- Born: September 9, 1945 (age 80) Hwaseong, Gyeonggi, South Korea
- Education: Seoul High School (1964), and Hankuk University of Foreign Studies Department of Political Science & Diplomacy (1974)
- Occupations: Businessman; investor;

= Gene Yoon =

South Korean businessman and investor (born 1945)

Yoon Yoon-su, commonly known in English as Gene Yoon (Hwaseong, 9 September 1945) is a South Korean businessman and investor. He is the current chairman of the sportswear company Fila.

==Biography==
Yoon graduated from Seoul High School in 1964, and Hankuk University of Foreign Studies Department of Political Science & Diplomacy in 1974. He started his career with Korea Shipping Corporation (KSC) before working in merchandising from JC Penney October 1975 to July 1981. He then worked for Hwasung Co., Ltd. till March 1984 as export director, then becoming chairman of Care Line Corp.

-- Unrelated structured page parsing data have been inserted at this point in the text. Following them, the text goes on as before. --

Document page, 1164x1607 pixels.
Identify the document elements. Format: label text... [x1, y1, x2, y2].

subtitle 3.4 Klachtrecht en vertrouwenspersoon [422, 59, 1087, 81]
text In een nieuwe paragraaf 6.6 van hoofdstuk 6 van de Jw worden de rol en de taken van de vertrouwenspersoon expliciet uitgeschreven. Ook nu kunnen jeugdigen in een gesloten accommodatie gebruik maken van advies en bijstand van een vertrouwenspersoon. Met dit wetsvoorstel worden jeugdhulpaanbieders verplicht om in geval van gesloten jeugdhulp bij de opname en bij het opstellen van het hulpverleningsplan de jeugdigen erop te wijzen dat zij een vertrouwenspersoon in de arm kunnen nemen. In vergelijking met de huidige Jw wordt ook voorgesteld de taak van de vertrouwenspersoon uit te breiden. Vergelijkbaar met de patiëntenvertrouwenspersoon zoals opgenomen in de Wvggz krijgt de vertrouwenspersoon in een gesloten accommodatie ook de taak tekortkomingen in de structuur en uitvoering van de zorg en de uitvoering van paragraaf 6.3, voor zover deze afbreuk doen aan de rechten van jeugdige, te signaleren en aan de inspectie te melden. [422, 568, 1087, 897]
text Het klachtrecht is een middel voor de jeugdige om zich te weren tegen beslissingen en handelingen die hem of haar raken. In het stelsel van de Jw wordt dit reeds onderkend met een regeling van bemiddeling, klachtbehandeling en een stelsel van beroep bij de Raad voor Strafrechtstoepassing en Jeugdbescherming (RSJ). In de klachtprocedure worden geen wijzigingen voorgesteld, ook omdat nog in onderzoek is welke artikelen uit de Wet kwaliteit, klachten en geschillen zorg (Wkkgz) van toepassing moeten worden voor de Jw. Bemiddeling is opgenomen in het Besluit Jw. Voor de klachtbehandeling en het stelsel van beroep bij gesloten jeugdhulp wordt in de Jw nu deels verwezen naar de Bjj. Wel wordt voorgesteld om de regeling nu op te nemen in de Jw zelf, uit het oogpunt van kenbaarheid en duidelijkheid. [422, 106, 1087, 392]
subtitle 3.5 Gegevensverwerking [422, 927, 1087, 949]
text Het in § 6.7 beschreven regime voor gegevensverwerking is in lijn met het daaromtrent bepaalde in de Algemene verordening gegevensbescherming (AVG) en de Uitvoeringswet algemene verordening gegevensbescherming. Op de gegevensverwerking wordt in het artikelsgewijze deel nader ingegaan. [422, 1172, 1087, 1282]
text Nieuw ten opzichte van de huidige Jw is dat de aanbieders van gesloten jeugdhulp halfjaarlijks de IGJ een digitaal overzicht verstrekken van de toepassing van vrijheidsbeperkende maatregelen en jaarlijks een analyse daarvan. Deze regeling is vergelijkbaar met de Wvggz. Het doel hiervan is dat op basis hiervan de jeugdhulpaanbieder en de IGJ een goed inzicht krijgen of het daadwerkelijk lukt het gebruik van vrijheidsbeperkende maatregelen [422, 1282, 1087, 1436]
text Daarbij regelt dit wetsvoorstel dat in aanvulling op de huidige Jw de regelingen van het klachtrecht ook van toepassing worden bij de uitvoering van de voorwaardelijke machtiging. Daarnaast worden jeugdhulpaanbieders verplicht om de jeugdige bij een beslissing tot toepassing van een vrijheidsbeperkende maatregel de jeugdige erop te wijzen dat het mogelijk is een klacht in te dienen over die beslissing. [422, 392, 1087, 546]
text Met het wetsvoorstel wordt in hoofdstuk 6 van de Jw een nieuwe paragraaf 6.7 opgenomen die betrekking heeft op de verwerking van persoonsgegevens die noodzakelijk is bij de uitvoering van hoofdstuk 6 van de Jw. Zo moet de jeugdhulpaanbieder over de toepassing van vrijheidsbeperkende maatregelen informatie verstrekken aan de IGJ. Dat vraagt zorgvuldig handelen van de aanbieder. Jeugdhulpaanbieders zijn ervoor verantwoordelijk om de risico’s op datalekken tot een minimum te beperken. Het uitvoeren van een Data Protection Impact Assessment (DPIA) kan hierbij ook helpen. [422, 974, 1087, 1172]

From June 1991 until the present he has been the Chairman and CEO of Fila Korea Ltd., organising a buyout of Fila brand in 2007. While retaining his position as Fila Korea Ltd's foremost chief executive, Yoon has also parlayed his executive retail career by branching out into formal business ownership. The participation of investing his own money through his buyout venture resulted him in becoming an equity partner in his first investment enterprise after acquiring a stake in Fila that was estimated to be worth approximately $US830 million in 2019.

He is also currently executive vice chairman of Korea International Trade Association.

== Book ==
- The Reason Why I Get 180 million Won Per Year (autobiography published in 1997).